Danny Gatton - The Humbler

Danny Gatton, teenage guitar virtuoso in training, wasn’t so impressed by The Beatles.

Most people would probably find this odd. The Beatles, of course, are only the most successful and (many would say) the greatest band of all-time. The Beatles are the all-time best-selling band in history, with estimates of 600 million albums sold worldwide seeming to be right. They sent the UK and the United States into veritable states of ecstatic hysteria. They’ve inspired everyone from classical and jazz musicians to Bob Dylan. They’ve had the most Billboard #1 hits of any artist – 20, to be exact.

Danny Gatton, though, wasn’t so impressed.

Nor did he find much to enjoy about the other British Invasion bands that had been dominating the American airwaves in the early-mid-1960s. Bands like The Rolling Stones, the Dave Clark Five, and The Animals.

So why didn’t Danny Gatton, who would go on to become a guitarist so virtuosic that he would be nicknamed “The Humbler” because of his penchant for routinely reducing guitar challengers to a pile of ashes when they tried to outplay him, like The Beatles and the British Invasion?

I would argue that there are two reasons.

The first would be Gatton’s love of all things American and Americana. Perhaps it is no coincidence that his home base was located near Washington, DC, the nation’s capital. He was especially fond of jazz and country music, and would often incorporate those styles into the famously eclectic meld of music that he created with his legendary Telecaster.

According to Tom Principato, “Danny was master of everything – he played jazz, he played rockabilly, he played blues, he played rock ‘n’ roll… [and] he put them together in a personal way.” As American as apples pie” goes the phrase. That was Danny Gatton. He even named an early album, quite appropriately, American Music. That’s what Danny Gatton played.

But I think there is a more important reason that Gatton wasn’t influenced by the British Invasion. From a guitar standpoint, at least from a technical standpoint, those bands just weren’t very good in his eyes.
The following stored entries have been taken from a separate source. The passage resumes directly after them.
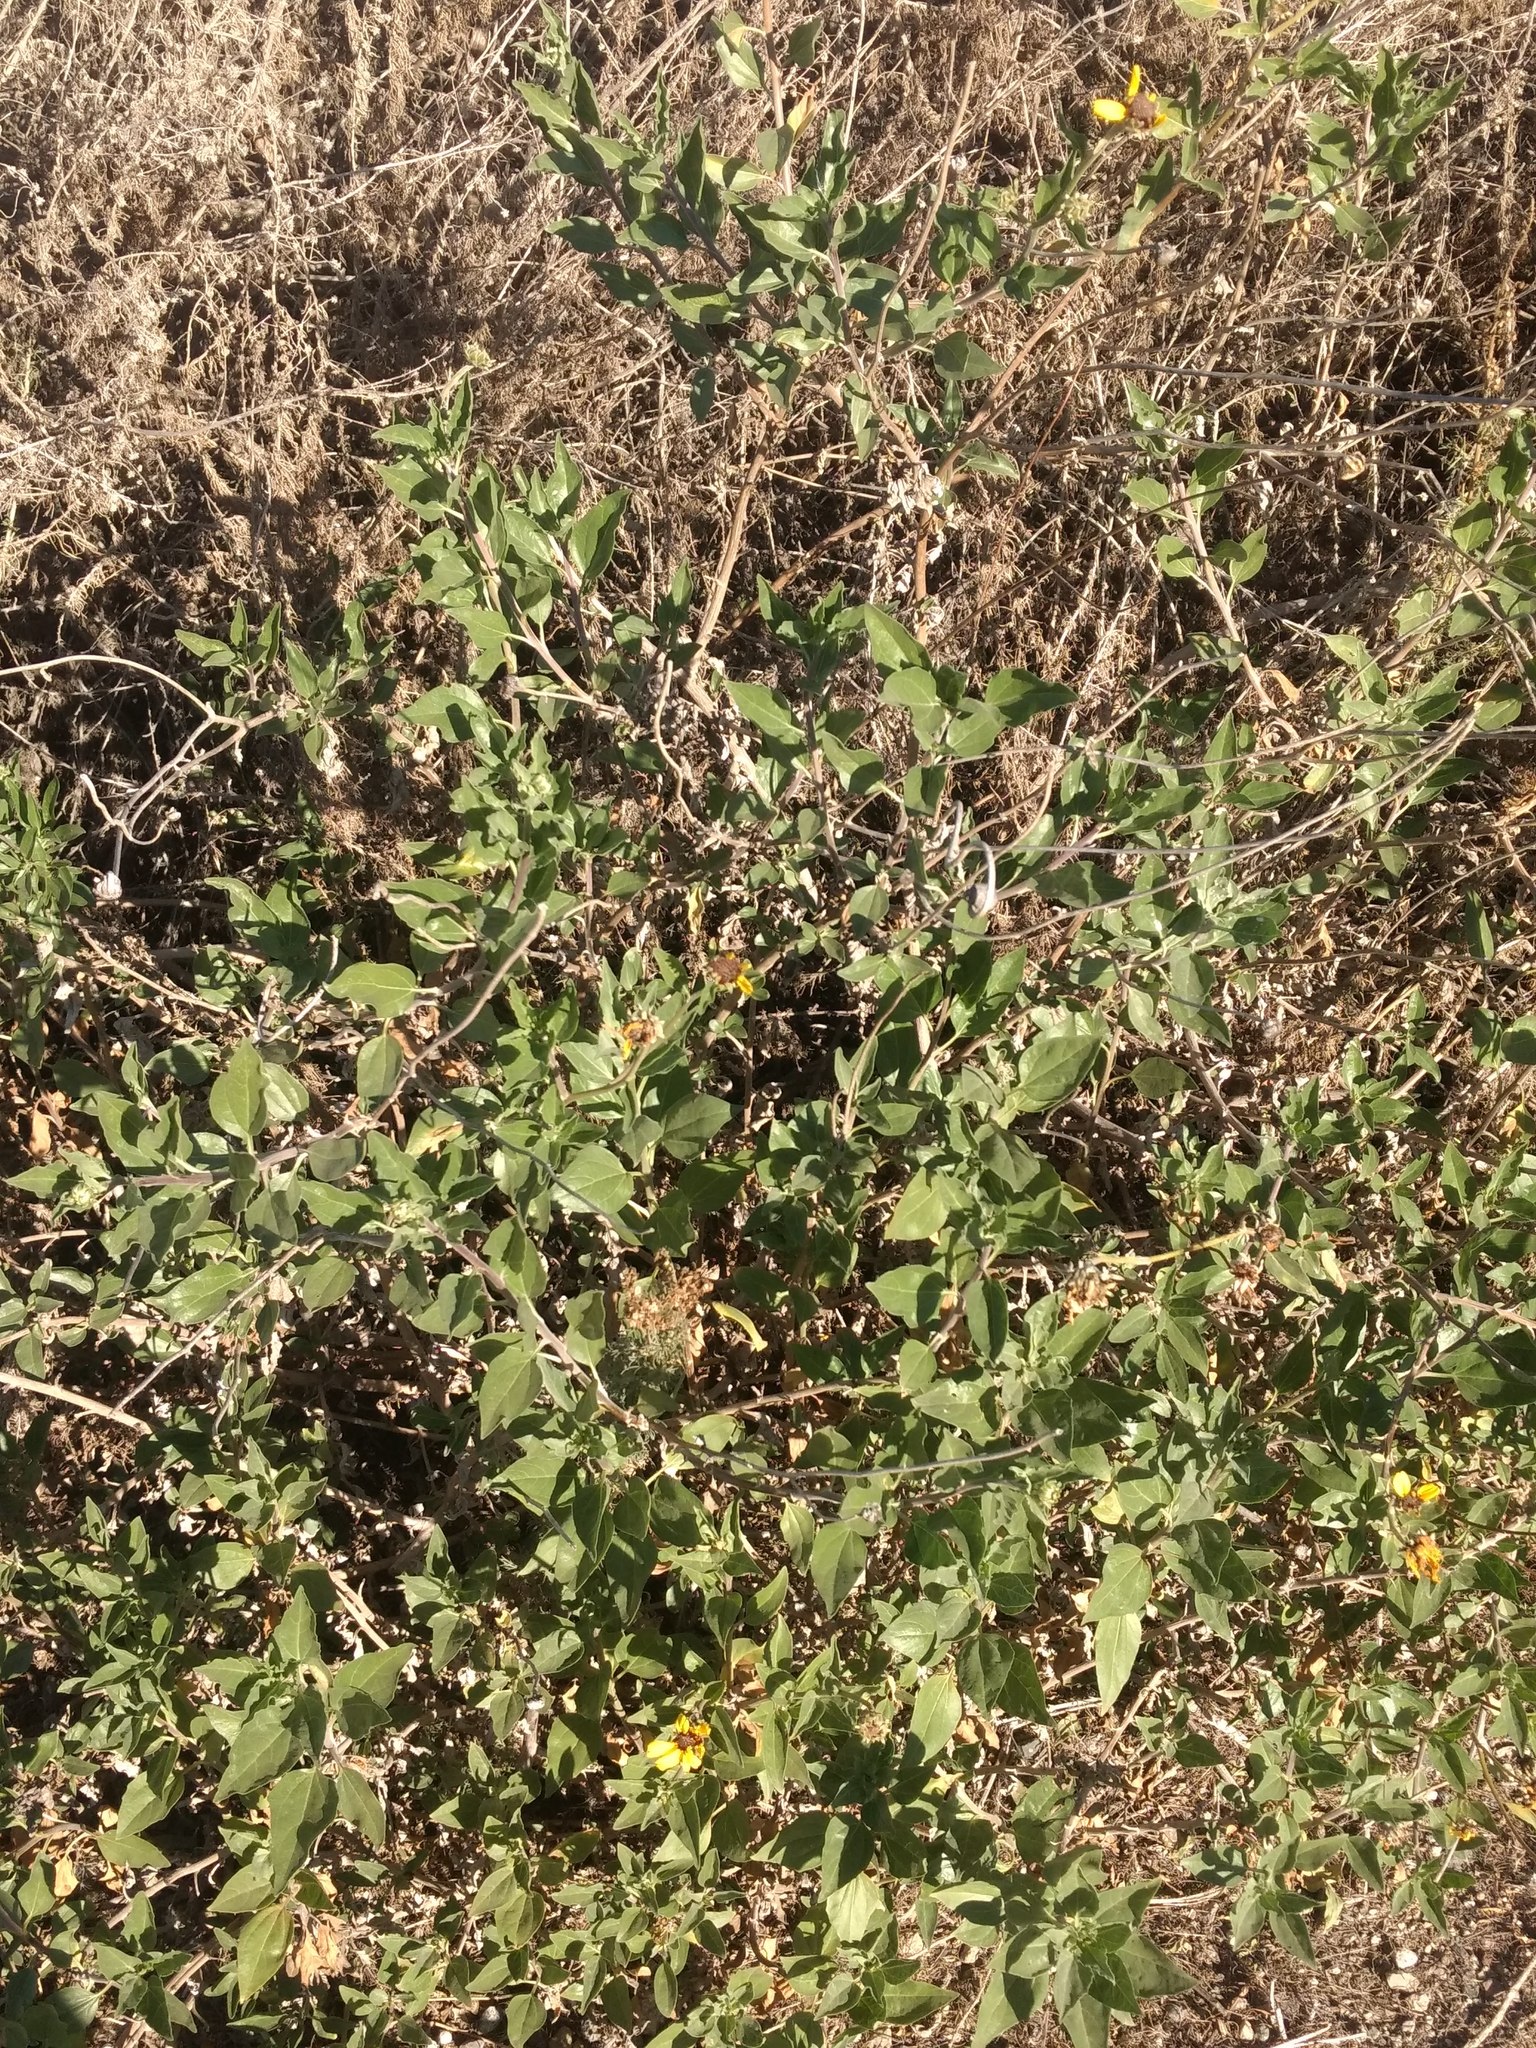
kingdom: Plantae
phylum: Tracheophyta
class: Magnoliopsida
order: Asterales
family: Asteraceae
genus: Encelia
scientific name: Encelia californica
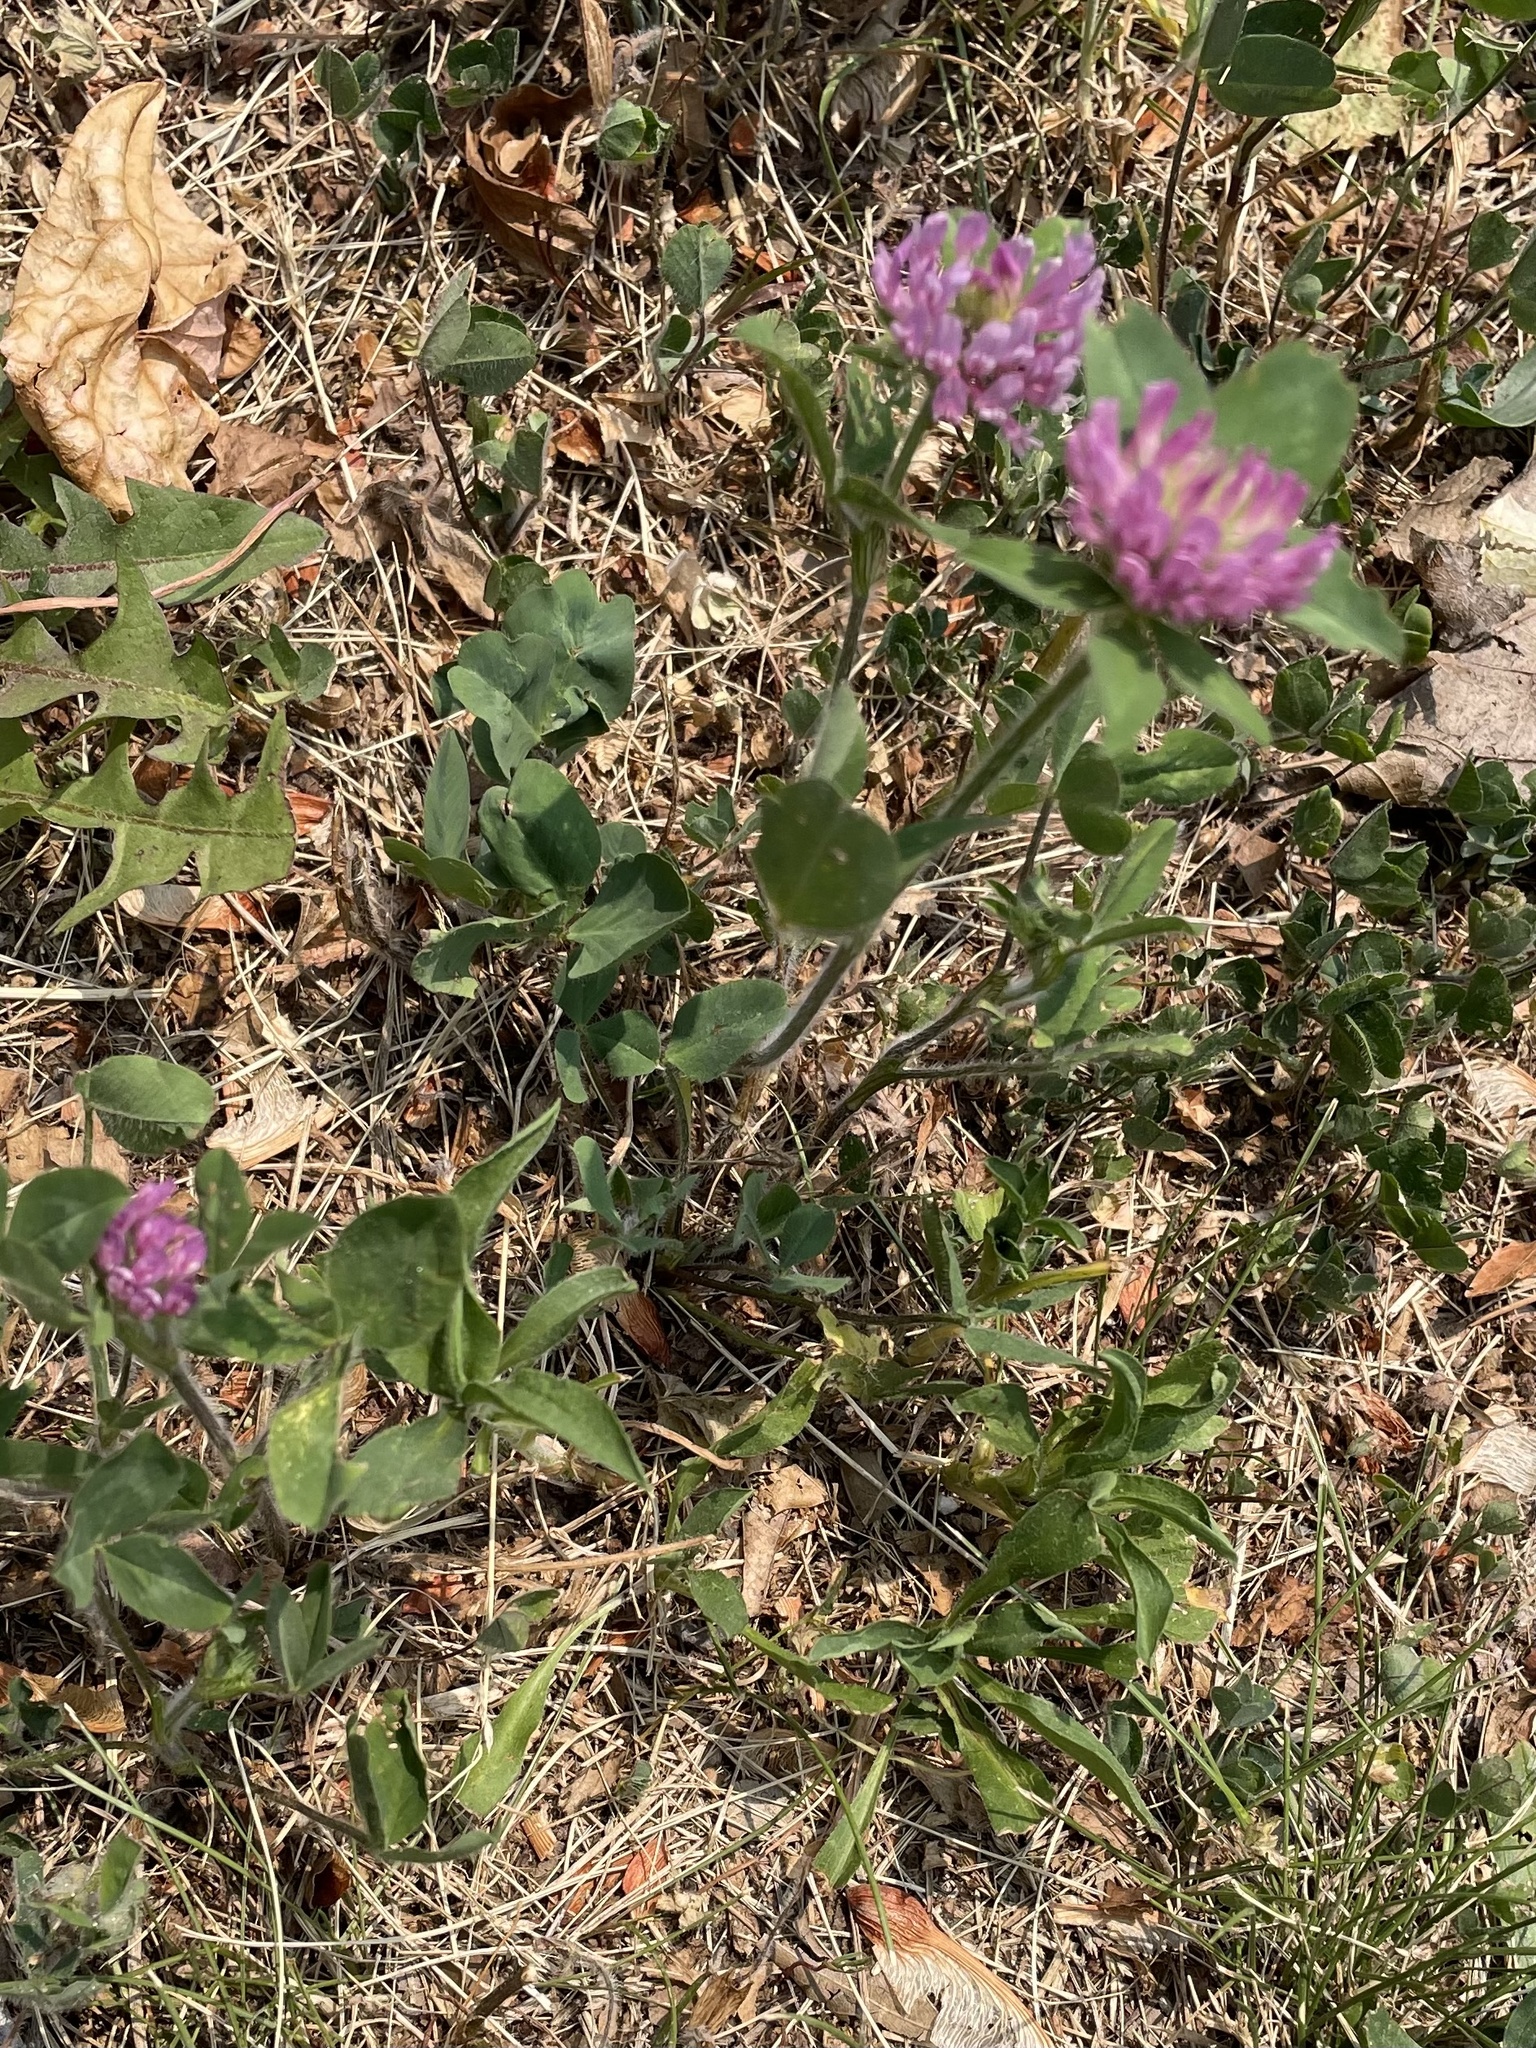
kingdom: Plantae
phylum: Tracheophyta
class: Magnoliopsida
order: Fabales
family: Fabaceae
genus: Trifolium
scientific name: Trifolium pratense
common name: Red clover
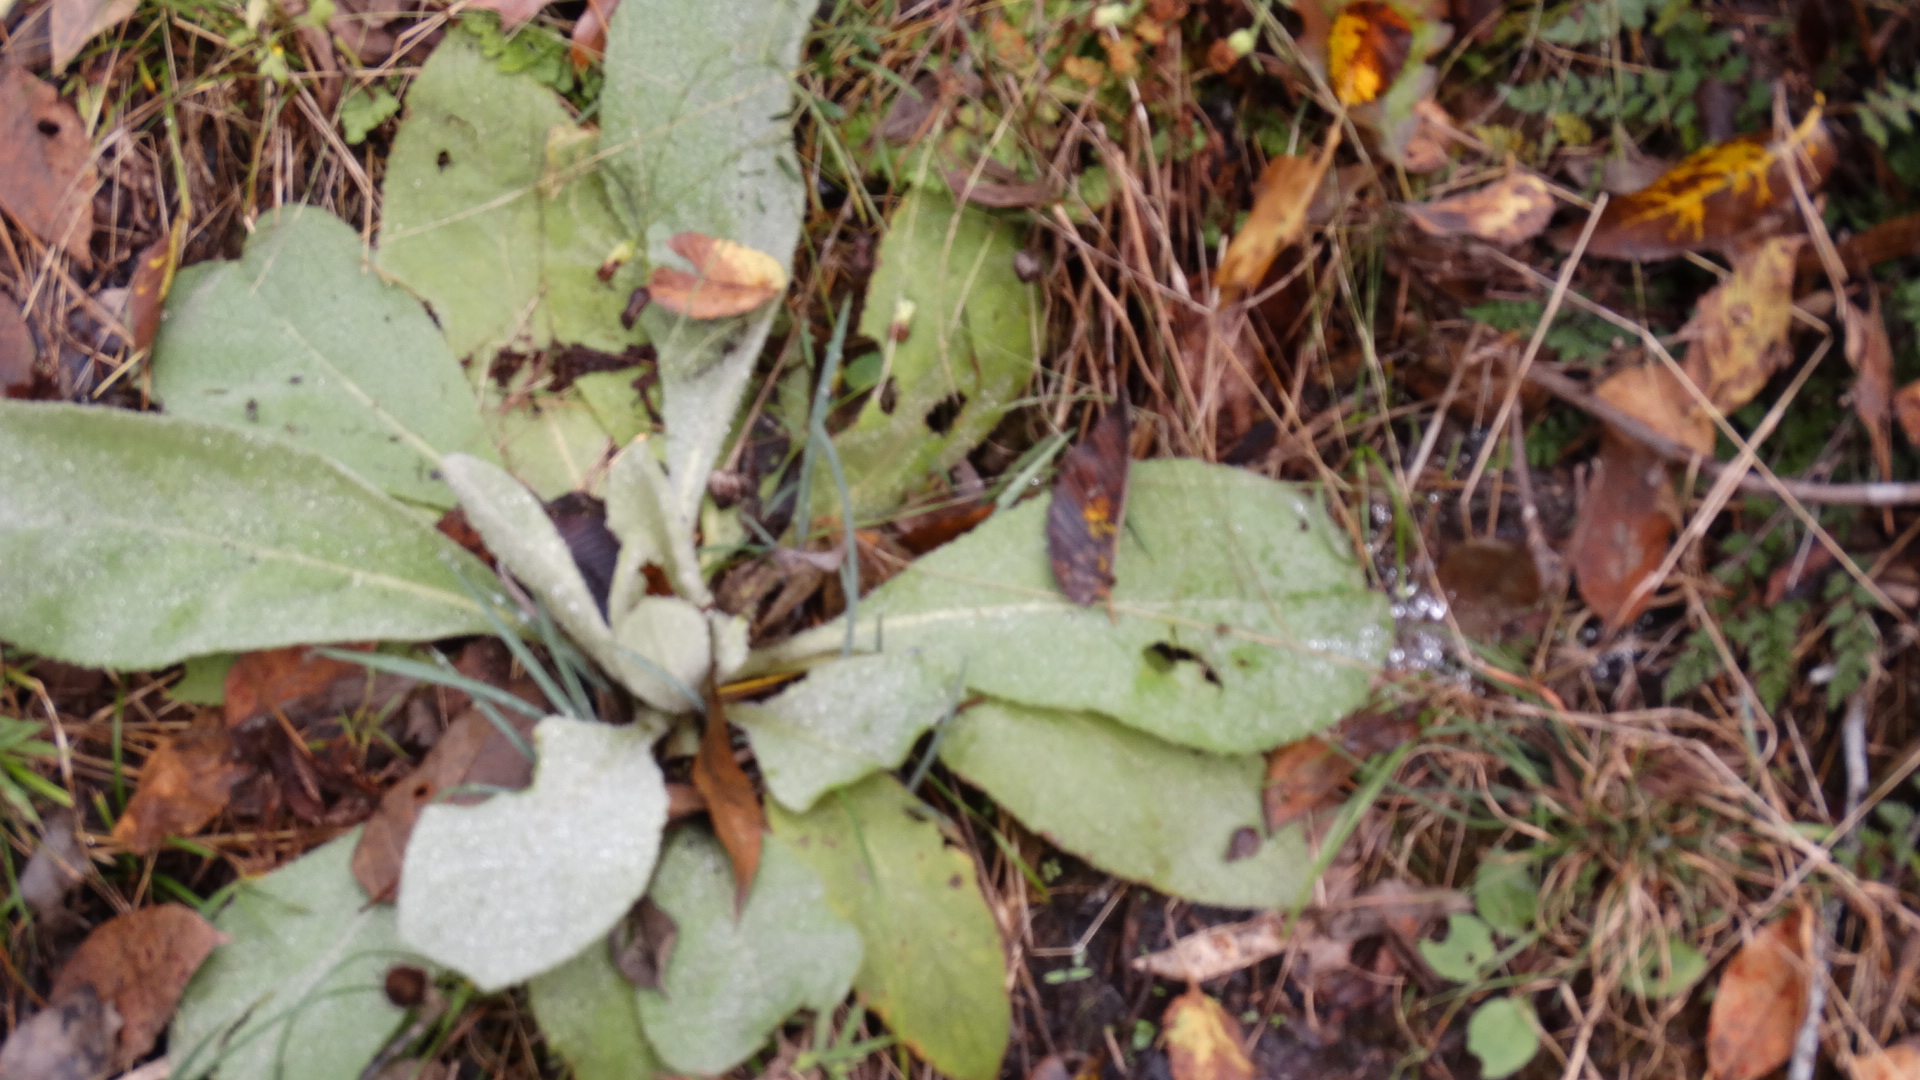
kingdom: Plantae
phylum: Tracheophyta
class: Magnoliopsida
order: Lamiales
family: Scrophulariaceae
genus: Verbascum
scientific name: Verbascum thapsus
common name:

“Those bands played very simply, and I wanted to keep progressing as a player” Gatton told Pulse. “If you don’t play something new that’s harder than what you can already play, you don’t progress.”

Danny Gatton wasn’t called “The Humbler” and “The Telemaster” for nothing. He was a gifted musician, who could run his fingers over the frets like cheetahs slicing through the African savannah. He became a local legend in the Maryland-D.C.-Virginia area. Other musicians would flock to the clubs where played to catch a glimpse of the way he dominated on his instrument of choice.

From my perspective, The Beatles are very worthy of their near universal acclaim, often lauded as the best band ever. But, they were far from virtuosos. Even Paul McCartney, hailed by many as a terrific bass player, rarely took solos. Harrison was a passable lead guitarist but wasn’t in the league of many others who would follow soon hot on the heels of The Beatles’ tremendous success; musicians like Jeff Beck and Jimmy Page.

John Lennon and Ringo Starr were almost strictly rhythm players, and generally not ones noted for the deep complexity of their instrumental abilities. Overall, The Beatles used guitars. But I would hardly call them a “guitar band” in the sense I would use that label with regards to, say, the Jimi Hendrix Experience, Led Zeppelin, or Cream.

As the popularity of the British Invasion waned and was replaced by the trippy improvisational psychedelic-rock era focused on bands like Cream and The Jimi Hendrix Experience, this new guitar-focused musical atmosphere was a boon for serious guitarists. Amateur guitar picking gave way to, for example, taxing modal improvisations that required great technical skill.

Much of that music was blues-based. But Danny Gatton wasn’t really a blues man, though he did incorporate much blues into his diversified musical portfolio. He liked early rock and roll, such as The Everly Brothers and Buddy Holly and the Crickets, as well as country. But had a much stronger affinity for the jazz tradition. As a result, Gatton was lukewarm towards blues-oriented rock guitarists like Eric Clapton and Jimi Hendrix.

But still, the very presence of these instrumental virtuosos carved out the space Gatton needed to ply his trade.

Gatton wasn’t just lightning-quick with his fingers, though. A hallmark of Danny Gatton was his tendency to genre-hop. Danny was just as comfortable playing psychedelic music as he was bluegrass.

One thing everyone agreed on, however, was that Gatton’s chops were incredible.

The Beatles made an indelible impression on music history matched by almost nobody else. The Beatles are probably to the 20th century what Beethoven was to the 19th.

Danny Gatton wasn’t so impressed.

Spin some Danny Gatton records, and you might not agree about The Beatles – but you’ll understand his point of view.